A total of 133 questions related to three specific interventional radiology procedures (Port implantation, PTA and TACE) covering general information as well as preparation details, risks and complications and post procedural aftercare were compiled. Responses of GPT-3 and GPT-4 were assessed for their accuracy by two board-certified radiologists using a 5-point Likert scale. The performance difference between GPT-3 and GPT-4 was analyzed.
Both GPT-3 and GPT-4 responded with (5) "completely correct" (4) "very good" answers for the majority of questions ((5) 30.8% + (4) 48.1% for GPT-3 and (5) 35.3% + (4) 47.4% for GPT-4). GPT-3 and GPT-4 provided (3) "acceptable" responses 15.8% and 15.0% of the time, respectively. GPT-3 provided (2) "mostly incorrect" responses in 5.3% of instances, while GPT-4 had a lower rate of such occurrences, at just 2.3%. No response was identified as potentially harmful. GPT-4 was found to give significantly more accurate responses than GPT-3 (p = 0.043).
GPT-3 and GPT-4 emerge as relatively safe and accurate tools for patient education in interventional radiology. GPT-4 showed a slightly better performance. The feasibility and accuracy of these models suggest their promising role in revolutionizing patient care. Still, users need to be aware of possible limitations.

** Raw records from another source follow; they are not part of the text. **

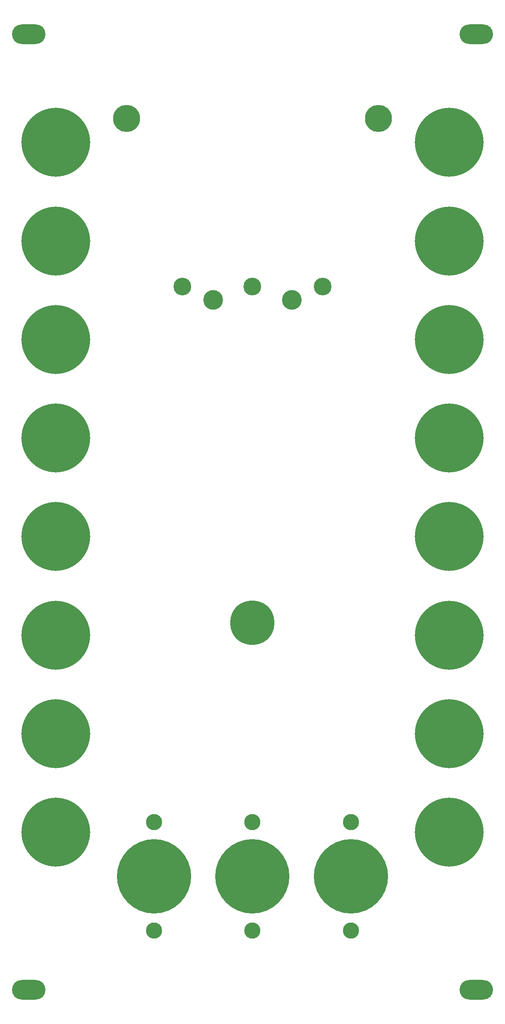
<source format=gbr>
%TF.GenerationSoftware,KiCad,Pcbnew,5.1.10-88a1d61d58~88~ubuntu20.10.1*%
%TF.CreationDate,2021-05-15T16:12:09+02:00*%
%TF.ProjectId,kosmo-multitool-panel,6b6f736d-6f2d-46d7-956c-7469746f6f6c,v1.0.0*%
%TF.SameCoordinates,Original*%
%TF.FileFunction,Soldermask,Bot*%
%TF.FilePolarity,Negative*%
%FSLAX46Y46*%
G04 Gerber Fmt 4.6, Leading zero omitted, Abs format (unit mm)*
G04 Created by KiCad (PCBNEW 5.1.10-88a1d61d58~88~ubuntu20.10.1) date 2021-05-15 16:12:09*
%MOMM*%
%LPD*%
G01*
G04 APERTURE LIST*
%ADD10C,4.000000*%
%ADD11C,3.600000*%
%ADD12C,5.500000*%
%ADD13C,9.000000*%
%ADD14C,3.300000*%
%ADD15C,15.100000*%
%ADD16C,14.000000*%
%ADD17O,6.800000X4.000000*%
G04 APERTURE END LIST*
D10*
%TO.C,REF\u002A\u002A*%
X92000000Y-87000000D03*
%TD*%
%TO.C,REF\u002A\u002A*%
X108000000Y-87000000D03*
%TD*%
D11*
%TO.C,REF\u002A\u002A*%
X114250000Y-84250000D03*
%TD*%
%TO.C,REF\u002A\u002A*%
X85750000Y-84250000D03*
%TD*%
%TO.C,REF\u002A\u002A*%
X100000000Y-84250000D03*
%TD*%
D12*
%TO.C,REF\u002A\u002A*%
X125600000Y-50100000D03*
%TD*%
%TO.C,REF\u002A\u002A*%
X74400000Y-50100000D03*
%TD*%
D13*
%TO.C,REF\u002A\u002A*%
X100000000Y-152500000D03*
%TD*%
D14*
%TO.C,REF\u002A\u002A*%
X80000000Y-215000000D03*
X80000000Y-193000000D03*
D15*
X80000000Y-204000000D03*
%TD*%
D14*
%TO.C,REF\u002A\u002A*%
X120000000Y-215000000D03*
X120000000Y-193000000D03*
D15*
X120000000Y-204000000D03*
%TD*%
D14*
%TO.C,REF\u002A\u002A*%
X100000000Y-215000000D03*
X100000000Y-193000000D03*
D15*
X100000000Y-204000000D03*
%TD*%
D16*
%TO.C,REF\u002A\u002A*%
X140000000Y-195000000D03*
%TD*%
%TO.C,REF\u002A\u002A*%
X140000000Y-175000000D03*
%TD*%
%TO.C,REF\u002A\u002A*%
X140000000Y-155000000D03*
%TD*%
%TO.C,REF\u002A\u002A*%
X140000000Y-135000000D03*
%TD*%
%TO.C,REF\u002A\u002A*%
X140000000Y-115000000D03*
%TD*%
%TO.C,REF\u002A\u002A*%
X140000000Y-95000000D03*
%TD*%
%TO.C,REF\u002A\u002A*%
X140000000Y-75000000D03*
%TD*%
%TO.C,REF\u002A\u002A*%
X140000000Y-55000000D03*
%TD*%
%TO.C,REF\u002A\u002A*%
X60000000Y-195000000D03*
%TD*%
%TO.C,REF\u002A\u002A*%
X60000000Y-175000000D03*
%TD*%
%TO.C,REF\u002A\u002A*%
X60000000Y-155000000D03*
%TD*%
%TO.C,REF\u002A\u002A*%
X60000000Y-135000000D03*
%TD*%
%TO.C,REF\u002A\u002A*%
X60000000Y-115000000D03*
%TD*%
%TO.C,REF\u002A\u002A*%
X60000000Y-95000000D03*
%TD*%
%TO.C,REF\u002A\u002A*%
X60000000Y-75000000D03*
%TD*%
%TO.C,REF\u002A\u002A*%
X60000000Y-55000000D03*
%TD*%
D17*
%TO.C,REF\u002A\u002A*%
X145500000Y-33000000D03*
X145500000Y-227000000D03*
%TD*%
%TO.C,REF\u002A\u002A*%
X54500000Y-33000000D03*
X54500000Y-227000000D03*
%TD*%
M02*

</source>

本研究探讨大语言模型GPT-3和GPT-4在介入放射学手术前进行深入患者教育的效用。此外,还评估了模型之间答案准确性的差异。
共收集了133个与三种特定介入放射学手术(端口植入、经皮腔内血管成形术和经动脉化疗栓塞术)相关的问题,涵盖一般信息以及准备细节、风险和并发症以及术后护理。两名获得董事会认证的放射科医生使用5点李克特量表评估GPT-3和GPT-4的回答准确性。分析了GPT-3和GPT-4之间的性能差异。
对于大多数问题,GPT-3和GPT-4的回答都是(5)“完全正确”(4)“非常好”(GPT-3为(5)30.8% + (4)48.1%,GPT-4为(5)35.3% + (4)47.4%)。GPT-3和GPT-4分别有15.8%和15.0%的时间提供(3)“可接受”的回答。GPT-3在5.3%的情况下提供(2)“大多不正确”的回答,而GPT-4的此类发生率较低,仅为2.3%。未发现有回答具有潜在危害。发现GPT-4的回答比GPT-3明显更准确(p = 0.043)。
GPT-3和GPT-4成为介入放射学患者教育中相对安全且准确的工具。GPT-4表现稍好。这些模型的可行性和准确性表明它们在彻底改变患者护理方面具有广阔前景。不过,用户需要意识到可能存在的局限性。